神話と歴史の間のエーゲ海

古代ギリシアの、神話から歴史に移るあたりの話を書きました。

ケオース(5):デーロス島の祭礼まで

次に紹介するケオースに関する伝説「アコンティオスとキューディッペー」では、デーロス島でのアルテミス女神の祭礼の話が出てきます。デーロス島がアポローンとアルテミスの誕生の地としてイオーニア人たちから神聖視されたのは、イオーニア人が小アジアへ植民した時代よりあとの時代ですので、私はこの伝説の舞台となった時代は、今までご紹介した伝説よりもずっとあとの時代だと想像します。つまりいわゆる英雄時代ではなく、その次の「鉄の時代」のことだと思います。一方、今までご紹介したアリスタイオスの話やキュパリッソスの話は、トロイア戦争より前の時代に位置付けることが出来ます。そこで「アコンティオスとキューディッペー」の伝説に進む前に、それまでにケオースに起ったことを想像してみることにします。


まず、トロイア戦争の頃のケオース島を考えてみます。ケオースの人々はトロイア戦争に参加したのでしょうか? ホメーロスの「イーリアス」の第2書の「船揃え」の箇所を調べてみましたが、ケオースの名前は登場しませんでした。そういえばイーリアスではエーゲ海の島々からトロイア戦争に参加した人々としては、最大の島であるクレータ島からの人々と、2番目の島であるエウボイア島からの人々、あとは小アジアに近いロドス島やコース島とその周辺の島々からの人々があるだけでした。ケオース島の人々はトロイア戦争に参加しなかったようです。次に、トロイア戦争ののちの大きな出来事はギリシア諸部族の駆逐・移住です。
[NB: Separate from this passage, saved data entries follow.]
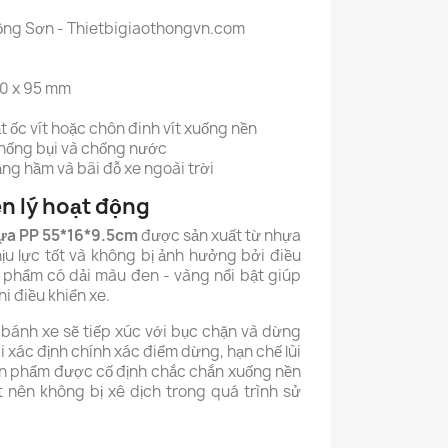
ồng Sơn - Thietbigiaothongvn.com
60 x 95 mm
t ốc vít hoặc chôn đinh vít xuống nền
chống bụi và chống nước
ầng hầm và bãi đỗ xe ngoài trời
n lý hoạt động
hựa PP
55*16*9.5cm
được sản xuất từ nhựa
ịu lực tốt và không bị ảnh hưởng bởi điều
ản phẩm có dải màu đen - vàng nổi bật giúp
i điều khiển xe.
í, bánh xe sẽ tiếp xúc với bục chặn và dừng
ái xác định chính xác điểm dừng, hạn chế lùi
n phẩm được cố định chắc chắn xuống nền
t nên không bị xê dịch trong quá trình sử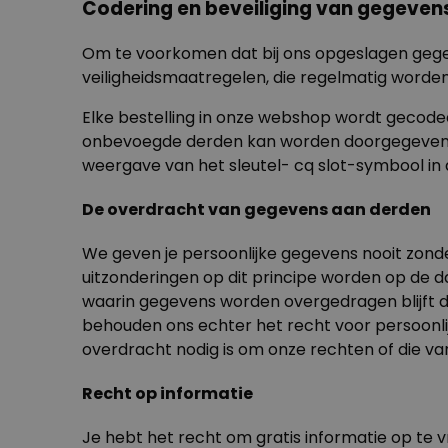
Codering en beveiliging van gegeven
Om te voorkomen dat bij ons opgeslagen gege
veiligheidsmaatregelen, die regelmatig worde
Elke bestelling in onze webshop wordt gecode
onbevoegde derden kan worden doorgegeven. O
weergave van het sleutel- cq slot-symbool in 
De overdracht van gegevens aan derden
We geven je persoonlijke gegevens nooit zond
uitzonderingen op dit principe worden op de
d
waarin gegevens worden overgedragen blijft 
behouden ons echter het recht voor persoonlij
overdracht nodig is om onze rechten of die v
Recht op informatie
Je hebt het recht om gratis informatie op te 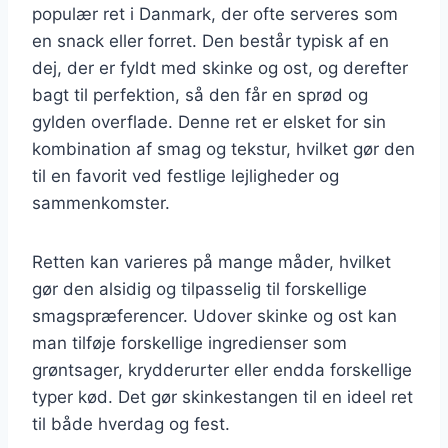
populær ret i Danmark, der ofte serveres som
en snack eller forret. Den består typisk af en
dej, der er fyldt med skinke og ost, og derefter
bagt til perfektion, så den får en sprød og
gylden overflade. Denne ret er elsket for sin
kombination af smag og tekstur, hvilket gør den
til en favorit ved festlige lejligheder og
sammenkomster.
Retten kan varieres på mange måder, hvilket
gør den alsidig og tilpasselig til forskellige
smagspræferencer. Udover skinke og ost kan
man tilføje forskellige ingredienser som
grøntsager, krydderurter eller endda forskellige
typer kød. Det gør skinkestangen til en ideel ret
til både hverdag og fest.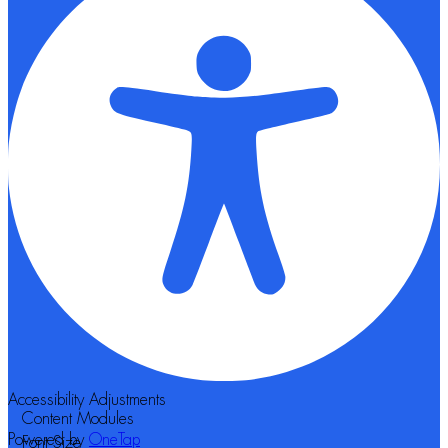
Accessibility Adjustments
Content Modules
Powered by
OneTap
Font Size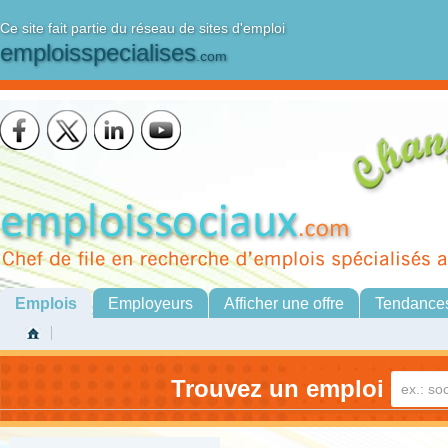
Ce site fait partie du réseau de sites d'emploi
emploisspecialises
.com
Emplois
Employeurs
Afficher une offre
Tendance
Trouvez un emploi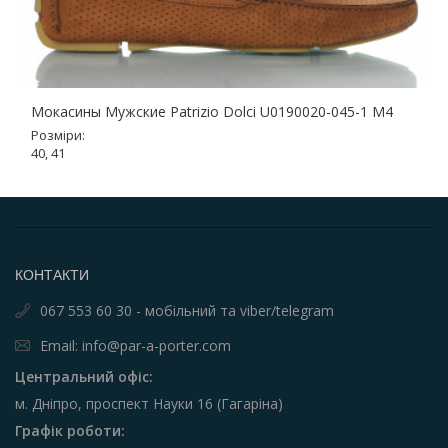
Мокасины Мужские Patrizio Dolci U0190020-045-1 M4
Розміри:
40, 41
КОНТАКТИ
067 553 60 30 - мобільний та viber/telegram
Email: info@par-a-porter.com
Центральний офіс:
м. Дніпро, проспект Науки 16 (Гагаріна)
Графік роботи: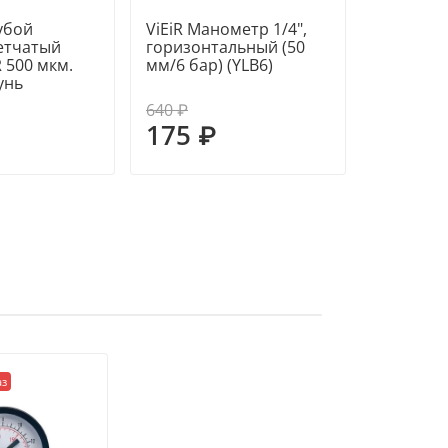
убой
ViEiR Манометр 1/4",
ViEiR Ма
сетчатый
горизонтальный (50
верхним
R 500 мкм.
мм/6 бар) (YLB6)
подключ
унь
(YL20)
640 ₽
390 ₽
175 ₽
235 ₽
аз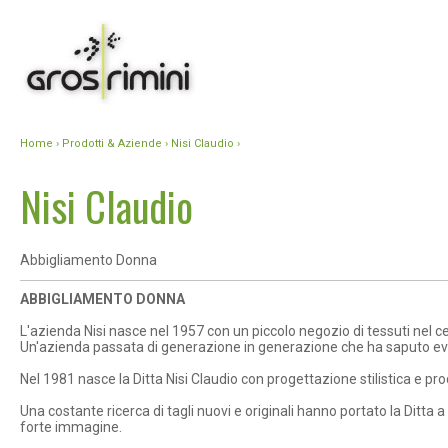
Home
›
Prodotti & Aziende
› Nisi Claudio ›
Nisi Claudio
Abbigliamento Donna
ABBIGLIAMENTO DONNA
L'azienda Nisi nasce nel 1957 con un piccolo negozio di tessuti nel c
Un'azienda passata di generazione in generazione che ha saputo evolve
Nel 1981 nasce la Ditta Nisi Claudio con progettazione stilistica e p
Una costante ricerca di tagli nuovi e originali hanno portato la Ditt
forte immagine.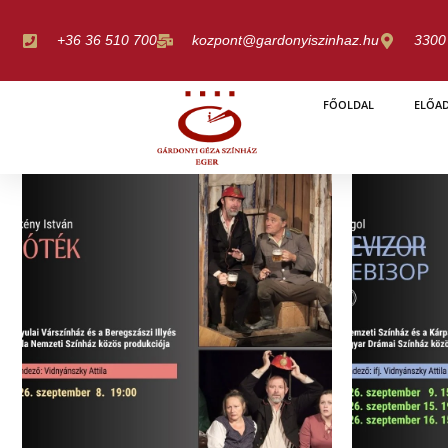
Skip
to
+36 36 510 700
kozpont@gardonyiszinhaz.hu
3300 
content
FŐOLDAL
ELŐA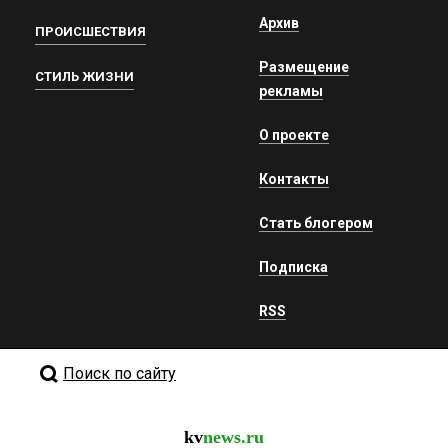
Архив
ПРОИСШЕСТВИЯ
Размещение
СТИЛЬ ЖИЗНИ
рекламы
О проекте
Контакты
Стать блогером
Подписка
RSS
Поиск по сайту
kv
news.ru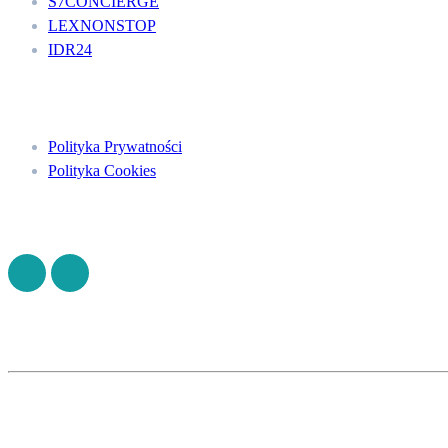
S7CONCIERGE
LEXNONSTOP
IDR24
Menu
Polityka Prywatności
Polityka Cookies
Znajdź nas na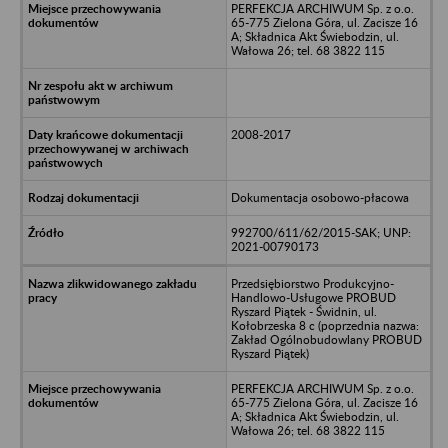
PERFEKCJA ARCHIWUM Sp. z o.o.
65-775 Zielona Góra, ul. Zacisze 16
A; Składnica Akt Świebodzin, ul.
Wałowa 26; tel. 68 3822 115
2008-2017
Dokumentacja osobowo-płacowa
992700/611/62/2015-SAK; UNP:
2021-00790173
Przedsiębiorstwo Produkcyjno-
Handlowo-Usługowe PROBUD
Ryszard Piątek - Świdnin, ul.
Kołobrzeska 8 c (poprzednia nazwa:
Zakład Ogólnobudowlany PROBUD
Ryszard Piątek)
PERFEKCJA ARCHIWUM Sp. z o.o.
65-775 Zielona Góra, ul. Zacisze 16
A; Składnica Akt Świebodzin, ul.
Wałowa 26; tel. 68 3822 115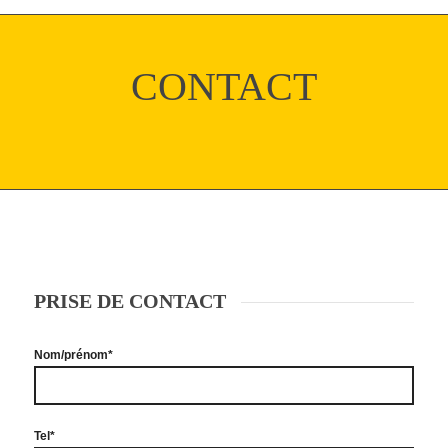
CONTACT
PRISE DE CONTACT
Nom/prénom*
Tel*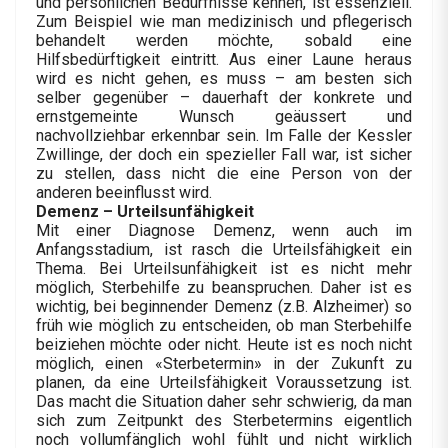
und persönlichen Bedürfnisse kennen, ist essenziell.
Zum Beispiel wie man medizinisch und pflegerisch
behandelt werden möchte, sobald eine
Hilfsbedürftigkeit eintritt. Aus einer Laune heraus
wird es nicht gehen, es muss – am besten sich
selber gegenüber – dauerhaft der konkrete und
ernstgemeinte Wunsch geäussert und
nachvollziehbar erkennbar sein. Im Falle der Kessler
Zwillinge, der doch ein spezieller Fall war, ist sicher
zu stellen, dass nicht die eine Person von der
anderen beeinflusst wird.
Demenz – Urteilsunfähigkeit
Mit einer Diagnose Demenz, wenn auch im
Anfangsstadium, ist rasch die Urteilsfähigkeit ein
Thema. Bei Urteilsunfähigkeit ist es nicht mehr
möglich, Sterbehilfe zu beanspruchen. Daher ist es
wichtig, bei beginnender Demenz (z.B. Alzheimer) so
früh wie möglich zu entscheiden, ob man Sterbehilfe
beiziehen möchte oder nicht. Heute ist es noch nicht
möglich, einen «Sterbetermin» in der Zukunft zu
planen, da eine Urteilsfähigkeit Voraussetzung ist.
Das macht die Situation daher sehr schwierig, da man
sich zum Zeitpunkt des Sterbetermins eigentlich
noch vollumfänglich wohl fühlt und nicht wirklich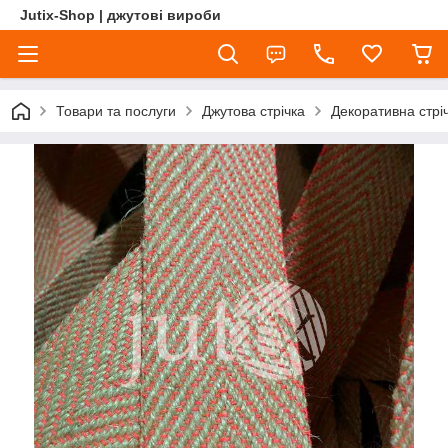
Jutix-Shop | джутові вироби
Товари та послуги
Джутова стрічка
Декоративна стріч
古代ギリシアでは、この駆逐・移住をもって「英雄時代」が終わると考えられていました。

現在のボイオーティア人の祖先たちは、もとはアルネーに住居していたが、トロイア陥落後六十年目に、テッサリア人に圧迫されて故地をあとに、今のボイオーティア、古くはカドメイアと言われた地方に住みついた(中略)。また八十年後には、ドーリス人がヘーラクレースの後裔らとともに、ペロポネーソス半島を占領した。


トゥーキュディデース著「戦史」巻1.12 から

ドーリス人はさらにはアテーナイにも進んできましたが、アテーナイ人によって撃退されました。ケオース島にドーリス人が攻めてきたのかどうかは分かりません。攻めてこなかったのかもしれませんし、あるいは攻めてきたがケオース人によって撃退されたのかもしれません。いずれにせよケオース島の住民はその後もイオーニア人のままでした。同じキュクラデス諸島の中でもメーロス島やテーラ島はドーリス人の土地になっています。


その後、イオーニア人たちがアテーナイ王コドロスの息子たちなどに率いられて小アジアの海岸にいくつも植民市を建設しました。エペソスミーレートスなどの町がそうです。このイオーニア人たちはもともとペロポネーソス半島の北側に住んでいましたが、アカイア人によってそこを追い出されて、アテーナイに亡命していたのでした。そのアカイア人はといえば、彼らもまたドーリス人に追い出されてペロポネーソス半島の北側に移住したのでした。この頃のケオース島の様子を想像するに、ケオース島の人々はこのような植民活動には参加しなかったのではないか、と思います。


やがてデーロス島がイオーニア人たちによって神聖視され、イオーニア人たちの宗教的中心地になります。デーロス島でのアポローン神の祭典の様子が「ホメーロス風讃歌」のひとつに描かれています。この「ホメーロス風讃歌」というのは、かつてはホメーロスが作ったものと信じられていたが現代ではホメーロスの真作とは認められていない讃歌群のことです。

その地(=デーロス島)には、裳裾ひくイオニア人が、自分たちの子供や貞淑な妻を伴ない集まりつどう。彼らはあなた(=アポローン神)を記念して競技の場を設けては、拳闘に、舞踊に、歌にと、あなたを喜ばせる。
 イオニア人がつどう場にいあわせた者は、この人々を不死なる者、老いを知らない神々に違いない、と言うほどだ。それほどまでに彼らのすべてが美しい。男たちも、帯の美しい女たちも美しく、彼らの足速い船、豊かな品々、これらを目にするならば、心楽しまずにはいられない。


岩波文庫「四つのギリシア神話―「ホメーロス讃歌」より―」の「アポローンへの讃歌」より

ケオース島の人々もデーロス島の祭典に参加していたことは、次にご紹介する「アコンティオスとキューディッペー」の伝説から知ることが出来ます。